While she agrees, Graydon-Fontana says that the heavily funded campaign against Prop. 37 has also had a ripple effect, resulting in as much misinformation as information being punted around in mainstream media.

"There are still people that don't know—even in Santa Cruz," Graydon-Fontana says. "We'll be having our rallies and people will come by in cars saying, 'What's a GMO?’ So we can imagine that, in the rest of the country, there are so many people that don't know."

Those interested in learning more about genetically engineered foods, Monsanto, and the many issues that are intertwined will have the opportunity when “Deconstructing Monsanto” author Chris Kanthan discusses the topic on Sunday, June 30 at the Resource Center for Nonviolence. In his book, Kanthan condenses and modifies the complex subject of GMOs and GMO technology into a sort of short-story, two-person dialogue format. He will visit Santa Cruz in order to bring his accessible explanatory skills to further clarify some confusion on the topic locally.

Concern about GMOs in Santa Cruz didn’t die with the rejection of Prop. 37, nor did the possibility of having these foods labeled. New Leaf, which has eight locations around Northern California, followed Whole Foods' example on April 24 when it announced that it would require labeling of all GMO foods on its shelves by 2018. In the meantime, the store, along with other local markets, carries many products with the growing Non-GMO Project label.

It would be ideal if all items in New Leaf stores were eventually GMO free, says Owens.

"Right now what we can do for our customers is offer that labeling opportunity until the larger issue ... of farming GMO crops changes,” Owens says. “That's a harder switch to flip right now than to just get the labeling."

But while support for this notion continues to grow, so do the victories stacking up for Monsanto. On May 13, the United States Supreme Court ruled unanimously that farmer Vernon Bowman violated Monsanto's copyright for his reproduction—without payment—of Monsanto seed. Graydon-Fontana says this is one of many examples of the corporation monopolizing the food supply, and government upholding it.

Owens says the decision has repercussions, even locally.

"For those consumers that really want to shop GMO free, it could potentially get harder and harder as the main crop supplies are taken over by GMO seeds," Owens says.

And Bowman is receiving little help from Congress, as just in March, a “farmer assurance provision,” also known as the “Monsanto Protection Act” made its way into the spending package signed into law by President Barack Obama. The provision makes it difficult for judges to crack down on GMOs even if it is found that there are affiliated health risks.

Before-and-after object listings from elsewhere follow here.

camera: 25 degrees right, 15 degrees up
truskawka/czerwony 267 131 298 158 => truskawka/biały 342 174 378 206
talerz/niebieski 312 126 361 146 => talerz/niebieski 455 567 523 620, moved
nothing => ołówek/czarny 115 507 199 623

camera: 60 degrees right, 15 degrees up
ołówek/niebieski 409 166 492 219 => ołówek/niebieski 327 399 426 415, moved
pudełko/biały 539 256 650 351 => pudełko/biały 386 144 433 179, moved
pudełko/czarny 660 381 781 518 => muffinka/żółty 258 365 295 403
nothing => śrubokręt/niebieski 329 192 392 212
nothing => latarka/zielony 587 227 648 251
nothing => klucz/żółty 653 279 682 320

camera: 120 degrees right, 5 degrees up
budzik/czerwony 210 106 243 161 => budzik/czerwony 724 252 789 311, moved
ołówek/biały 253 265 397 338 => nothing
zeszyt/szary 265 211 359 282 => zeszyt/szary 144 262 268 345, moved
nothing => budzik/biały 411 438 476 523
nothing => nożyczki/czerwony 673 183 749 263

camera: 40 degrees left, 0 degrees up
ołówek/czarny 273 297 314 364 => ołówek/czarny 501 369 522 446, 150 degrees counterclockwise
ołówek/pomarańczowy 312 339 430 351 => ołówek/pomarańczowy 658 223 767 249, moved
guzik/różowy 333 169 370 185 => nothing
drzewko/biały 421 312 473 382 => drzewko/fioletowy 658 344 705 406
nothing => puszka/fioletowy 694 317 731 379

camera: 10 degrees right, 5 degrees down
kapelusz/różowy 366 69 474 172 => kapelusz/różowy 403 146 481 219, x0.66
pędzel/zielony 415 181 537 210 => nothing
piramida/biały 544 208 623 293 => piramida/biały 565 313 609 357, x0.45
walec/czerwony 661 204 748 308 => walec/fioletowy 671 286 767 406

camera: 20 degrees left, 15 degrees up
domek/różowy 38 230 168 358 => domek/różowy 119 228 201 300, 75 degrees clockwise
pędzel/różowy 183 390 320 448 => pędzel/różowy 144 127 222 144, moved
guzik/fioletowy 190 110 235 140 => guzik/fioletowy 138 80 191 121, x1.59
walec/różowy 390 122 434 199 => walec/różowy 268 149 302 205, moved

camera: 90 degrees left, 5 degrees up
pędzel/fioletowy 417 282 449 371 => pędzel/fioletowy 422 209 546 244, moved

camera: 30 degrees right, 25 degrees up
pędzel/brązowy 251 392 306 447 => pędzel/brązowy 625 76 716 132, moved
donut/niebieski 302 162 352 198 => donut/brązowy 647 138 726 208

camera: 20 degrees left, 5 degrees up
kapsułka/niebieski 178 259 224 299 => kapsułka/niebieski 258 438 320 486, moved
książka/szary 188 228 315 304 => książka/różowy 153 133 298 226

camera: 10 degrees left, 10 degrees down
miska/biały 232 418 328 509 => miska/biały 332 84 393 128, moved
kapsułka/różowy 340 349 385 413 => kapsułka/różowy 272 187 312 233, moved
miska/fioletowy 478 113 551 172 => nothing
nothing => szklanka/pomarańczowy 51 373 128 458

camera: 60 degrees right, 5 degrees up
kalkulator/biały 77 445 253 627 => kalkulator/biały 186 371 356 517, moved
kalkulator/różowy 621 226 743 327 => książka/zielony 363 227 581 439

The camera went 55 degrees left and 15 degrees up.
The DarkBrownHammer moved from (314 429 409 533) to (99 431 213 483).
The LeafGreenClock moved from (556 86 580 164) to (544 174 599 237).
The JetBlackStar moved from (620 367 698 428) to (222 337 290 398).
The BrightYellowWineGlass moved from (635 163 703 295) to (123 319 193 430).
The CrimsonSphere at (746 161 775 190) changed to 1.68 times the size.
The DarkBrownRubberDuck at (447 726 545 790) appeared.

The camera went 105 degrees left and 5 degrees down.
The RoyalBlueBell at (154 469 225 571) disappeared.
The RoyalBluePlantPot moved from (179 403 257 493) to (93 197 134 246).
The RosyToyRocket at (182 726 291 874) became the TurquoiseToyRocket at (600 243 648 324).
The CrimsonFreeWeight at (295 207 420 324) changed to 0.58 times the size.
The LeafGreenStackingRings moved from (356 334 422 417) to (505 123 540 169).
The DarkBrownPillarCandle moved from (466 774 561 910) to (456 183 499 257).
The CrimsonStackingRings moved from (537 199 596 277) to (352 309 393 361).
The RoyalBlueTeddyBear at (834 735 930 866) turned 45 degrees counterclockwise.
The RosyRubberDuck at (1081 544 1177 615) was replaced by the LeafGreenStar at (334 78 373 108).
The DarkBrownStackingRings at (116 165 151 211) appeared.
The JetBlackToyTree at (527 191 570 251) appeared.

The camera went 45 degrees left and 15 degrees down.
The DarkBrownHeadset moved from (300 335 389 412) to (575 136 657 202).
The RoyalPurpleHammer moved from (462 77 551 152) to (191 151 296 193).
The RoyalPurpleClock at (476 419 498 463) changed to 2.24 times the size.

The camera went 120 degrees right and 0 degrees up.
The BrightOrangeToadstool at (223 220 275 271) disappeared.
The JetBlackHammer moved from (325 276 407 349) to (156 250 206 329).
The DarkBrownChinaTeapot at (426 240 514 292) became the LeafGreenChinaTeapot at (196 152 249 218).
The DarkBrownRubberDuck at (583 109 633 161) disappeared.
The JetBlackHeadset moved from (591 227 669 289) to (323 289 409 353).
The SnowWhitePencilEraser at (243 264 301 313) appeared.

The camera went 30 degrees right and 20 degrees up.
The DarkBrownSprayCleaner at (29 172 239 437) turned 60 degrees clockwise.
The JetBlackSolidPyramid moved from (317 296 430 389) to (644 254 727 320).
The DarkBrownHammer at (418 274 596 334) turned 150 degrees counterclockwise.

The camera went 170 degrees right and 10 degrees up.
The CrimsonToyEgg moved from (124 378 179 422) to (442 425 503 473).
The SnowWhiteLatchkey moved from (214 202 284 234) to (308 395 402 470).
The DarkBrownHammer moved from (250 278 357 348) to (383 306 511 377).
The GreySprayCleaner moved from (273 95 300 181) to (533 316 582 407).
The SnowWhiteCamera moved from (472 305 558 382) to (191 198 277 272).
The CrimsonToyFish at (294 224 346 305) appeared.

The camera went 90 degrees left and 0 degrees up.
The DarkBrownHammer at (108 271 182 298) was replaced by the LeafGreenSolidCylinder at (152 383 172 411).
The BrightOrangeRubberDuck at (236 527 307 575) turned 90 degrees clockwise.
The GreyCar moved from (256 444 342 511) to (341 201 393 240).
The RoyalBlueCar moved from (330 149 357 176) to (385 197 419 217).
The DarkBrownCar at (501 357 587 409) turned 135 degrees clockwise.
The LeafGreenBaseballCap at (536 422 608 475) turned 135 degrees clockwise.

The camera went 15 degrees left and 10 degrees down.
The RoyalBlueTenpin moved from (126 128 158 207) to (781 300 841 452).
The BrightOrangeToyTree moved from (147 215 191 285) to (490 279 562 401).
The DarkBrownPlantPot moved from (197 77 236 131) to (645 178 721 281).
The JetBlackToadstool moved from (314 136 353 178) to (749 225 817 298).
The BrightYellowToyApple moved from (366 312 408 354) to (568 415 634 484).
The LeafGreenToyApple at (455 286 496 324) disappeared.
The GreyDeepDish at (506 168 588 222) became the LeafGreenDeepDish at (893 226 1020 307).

Despite these obstacles, Graydon-Fontana foresees a tipping point in which informed consumers will shift demand for GMOs, causing bigger players, like those in Congress, to have to respond.

"One of the reasons I do what I do is [that] I see grassroots making more of a difference," Graydon-Fontana says. "Our senators and representatives here that vote on GMOs are already really supportive. We're lucky that way. But with the factions in Congress ... I can't depend on my government to do this."

Graydon-Fontana says GMO-Free Santa Cruz is possibly looking to put another initiative on the ballot come 2014 or 2016, but that nothing is set as of yet. Initiative or not, she plans to continue the fight to arm citizens with GMO knowledge.

"Wake the people up,” she says, “and we can do it.”

Chris Kanthan, author of “Deconstructing Monsanto,” will speak from 6:30-8:30 p.m. on Sunday, June 30 at the Resource Center for Nonviolence, 612 Ocean St., Santa Cruz. Donations on a sliding scale of $3-$20 are requested. Members of local music group AZA will begin the event.